No interior, a maioria das malas Fendi tem uma lingueta ou uma área em pele com a indicação da marca, a menção ao fabrico italiano e um código alfanumérico. O código, por si só, não serve para dizer se é verdadeira ou falsa: serve para verificar a coerência. Deve corresponder ao modelo e à variante que está a ser analisada, não a outra referência do catálogo.

Nesta área, observe três coisas: a profundidade da impressão, igual em todos os caracteres; o espaçamento entre as letras, constante; e a ausência de halos escuros em redor dos caracteres, típicos de uma estampagem a quente mal executada. Um código exato numa estampagem irregular vale menos do que um código ilegível numa estampagem limpa: os números copiam-se, o acabamento não.

Peekaboo: o fecho twist lock e o divisor central

A Peekaboo nasce em 2008, a partir do desenho de Silvia Venturini Fendi, a mesma autora da Baguette de 1997. O seu mecanismo é o ponto de controlo: a mala abre-se deixando cair as laterais para o exterior e mostrando duas câmaras separadas por um divisor rígido.

Esse divisor deve ser cosido ao longo de toda a base e das laterais, não colado: ao passar o dedo pela extremidade, sente-se a costura. O twist lock deve rodar com uma resistência nítida e parar na posição, sem folga lateral. Nas cópias, o divisor é frequentemente um simples painel colado que se descola nas laterais com o uso, e o fecho roda de forma suave e contínua.

Na Peekaboo ISeeU Limited Edition, a decoração gráfica acrescenta um controlo adicional: as extremidades do desenho devem manter-se nítidas mesmo onde a pele dobra, porque são realizadas na própria pele e não numa película aplicada.

O que não prova nada

Sacos para o pó, etiquetas, porta-chaves e caixas reproduzem-se facilmente e circulam separadamente das malas: são vendidos online por si só. Nem sequer um recibo de boutique certifica o conteúdo da caixa. Pela mesma razão, o código interno isolado, lido sem observar o acabamento, não constitui prova.
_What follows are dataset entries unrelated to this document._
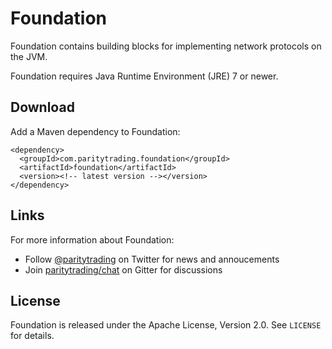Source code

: Foundation
==========

Foundation contains building blocks for implementing network protocols on the
JVM.

Foundation requires Java Runtime Environment (JRE) 7 or newer.


Download
--------

Add a Maven dependency to Foundation:

    <dependency>
      <groupId>com.paritytrading.foundation</groupId>
      <artifactId>foundation</artifactId>
      <version><!-- latest version --></version>
    </dependency>


Links
-----

For more information about Foundation:

  - Follow [@paritytrading](https://twitter.com/paritytrading) on Twitter for
    news and annoucements
  - Join [paritytrading/chat](https://gitter.im/paritytrading/chat) on Gitter
    for discussions


License
-------

Foundation is released under the Apache License, Version 2.0. See `LICENSE`
for details.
A verificação fiável é a que combina o exame físico com uma confirmação independente. Cada peça que comercializamos é entregue com um certificado de autenticidade Entrupy ou LegitGrails, consoante a marca e o modelo: é a mesma lógica aplicada às outras marcas, como nas verificações descritas para reconhecer uma mala Gucci original.

Na mala usada, depois da autenticidade

Verificada a proveniência, restam dois pontos que influenciam o preço mais do que se pensa. O primeiro são os cantos inferiores: na Baguette e na Peekaboo são os pontos de apoio e mostram o desgaste antes de todo o resto. Peça uma fotografia aproximada dos quatro cantos e da base, não apenas uma vista frontal.

O segundo é a eficácia do fecho magnético da Baguette. Com o uso, o íman perde força e a aba fica entreaberta: é um defeito que não se vê numa fotografia e que condiciona o uso diário. Pergunte explicitamente se a aba fecha e se permanece fixa com a mala cheia.

Numa peça descontinuada, estes dois pormenores explicam, por si só, diferenças de centenas de euros entre dois exemplares aparentemente idênticos.